À la suite de l’investigation, les sites des réseaux sociaux connectés à l’usine russe ont été éliminés de Google, Meta, TikTok, YouTube et autres pour avoir enfreint les politiques et les consignes. Mais pour les femmes qui travaillent déjà à l’usine, la vie est dure. Une femme a déclaré à l’AP que ses « messages sont surveillés » ; une autre dit que les travailleuses sont instruites de ne pas parler à des étrangers sur leur travail ; et une autre dit que les gérants les ont encouragées à dénoncer leurs collègues.
Les femmes sont « maltraitées comme des ânes, réduites en esclavage », déclare la préposée aux fuselages. Elle dit que les employées enduisent les drones d’une substance caustique mais que beaucoup d’entre elles n’ont pas d’équipement de protection. Les produits chimiques lui ont provoqué des picotements au visage comme s’il était percé de petites aiguilles, et des « petits trous » sont apparus sur ses joues, en provoquant des démangeaisons terribles.
« Mon Dieu, comme je pourrais me gratter ! Je ne pourrais jamais cesser de me gratter, dit-elle à l’AP. Beaucoup de filles souffrent. »

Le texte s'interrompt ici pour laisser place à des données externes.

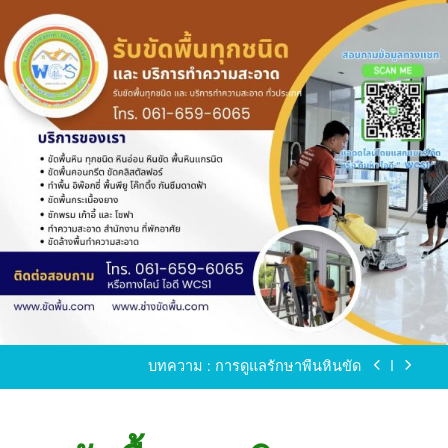
Skip
to
content
ขัดพื้นหินขัด อบต.แหลมบัวนครปฐม
ขัดพื้นหินอ่อน โทร.0616596065 ไลน์ WCS1
บทความ : การดูแลรักษาพื้นหินขัด
ขัดพื้นหินขัด สมุทรสาคร โทร.061-659-6065 Line ID
: WCS1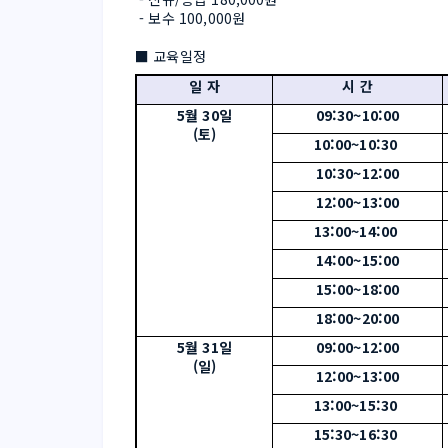
 - 보수 100,000원
■ 교육일정
일 자
시 간
5월 30일
09:30~10:00
(토)
10:00~10:30 
10:30~12:00
12:00~13:00
13:00~14:00 
14:00~15:00
15:00~18:00
18:00~20:00
5월 31일
09:00~12:00
(일)
12:00~13:00
13:00~15:30 
15:30~16:30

Human Rights Watch accuse la Russie de recruter des étrangers pour soutenir sa guerre en Ukraine, en promettant des emplois bien payés sans expliquer complètement la nature du travail. Ces actions « pourraient potentiellement satisfaire aux critères de trafic si le recrutement est frauduleux et le but est l’exploitation », déclare à l’AP Ravina Shamdasani, porte-parole du Haut-Commissariat des Nations unies pour les droits de l’homme.
Les femmes font aussi face aux dangers de vivre et travailler dans une zone de guerre. En avril, des drones ukrainiens ont frappé l’usine d’Alabuga et l’une des plus grandes raffineries de pétrole russes, dans ce qui semble être la frappe la plus profonde de Kiev dans le territoire russe depuis le début de la guerre. Personne n’a été tué mais douze personnes ont été blessées dans les deux frappes. On ne sait pas si l’un quelconque des blessés est une travailleuse d’usine.
Le taux de production de l’usine est plus rapide que prévu, mais les experts questionnent la qualité des drones et se demandent si les problèmes de fabrication dus à la main d’œuvre non qualifiée provoquent des défaillances. Une analyse conduite par l’AP sur environ 2.000 attaques par Shahed documentées par l’armée ukrainienne montre qu’environ 95 % des drones ne frappent aucune cible reconnaissable. Ils tombent surtout dans les fleuves et les champs de l’Ukraine, ou atterrissent en Biélorussie, en Lettonie et en Russie.
En juillet, la Russie a lancé 89 drones Shahed dans une attaque de nuit contre Kiev, la capitale de l’Ukraine. Ils ont tous été abattus.
« L’Armée de l’air utilise le brouillage électronique contre le GPS des drones, ce qui les force à voler à une altitude plus haute. Il est alors plus facile pour les aéronefs africains de les abattre », déclare à l’AP Anatolii Khrapchynskyi, expert en aviation à Kiev.